When I read that name, it seemed familiar.  Then I remembered seeing Dr. Mason's name above the main boulevard running alongside the beach in Biloxi. Somehow official attitudes toward Dr. Mason changed dramatically.  Which is wonderful.  The morning we biked along the beach, we passed two men sitting in the lawn chairs on the boardwalk, talking and laughing together.  Seemingly friends.  One was White, one was Black. They were my age, which meant they had been children during the events of 1963.  They would have remembered them.  Had they always been able to make friendships across racial lines?  Did their sitting there together indicate a change of heart on the part of one, or both of them?  Again, it was wonderful to see.

But I also remember a scene just a few miles inside the state line. I passed a line of cars beside the highway, parked one after the other, just off the main road. The line was several blocks long. As I got to the head of the line, I saw that they were turning into the parking lot in front of a public health clinic. Just down the road, I saw a billboard advertising free clinics four days a week, first come first served, no health insurance necessary.  

One of the main drivers for so many people to need this help is the fact that Mississippi has not accepted the enhanced Medicaid provisions made available through the Affordable Care Act. Which means that  hundreds or thousands of the poorest residents of Mississippi, who are overwhelmingly African-American, lack basic health insurance.  So racial discrimination, previously overt, and put into effect by law, continues today under a different guise.



It reminds me of a sign just prior to the State Line, commemorating a spot in that  Alabama  town where the "colored" students were schooled prior to 1948 and the Supreme Court decision outlawing official segregation of schools. That segregation no longer officially remains. But segregation continues in different forms. 
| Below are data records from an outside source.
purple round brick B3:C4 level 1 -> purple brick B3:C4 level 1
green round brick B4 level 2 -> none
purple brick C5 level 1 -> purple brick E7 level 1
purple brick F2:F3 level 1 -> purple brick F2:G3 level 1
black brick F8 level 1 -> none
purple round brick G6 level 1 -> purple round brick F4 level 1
We parked our car one morning in the parking lot of the Lighthouse Apostolic Holiness Temple, a very large church in the countryside, with an attached daycare. I watched the young parents dropping off their children, White, Black, Hispanic and Vietnamese. All bringing their children to the same place.  I mentioned to the Director how refreshing it was to see so many of the racial groups voluntarily coming together.  She sighed. And said how difficult it is to create a place like that in the countryside of 
Alabama.  
I am sobered by the ways deep attitudes can remain in societies - North and South - long after the laws have changed.

1 comment:

  1. I appreciate your insights and observations as you journey on.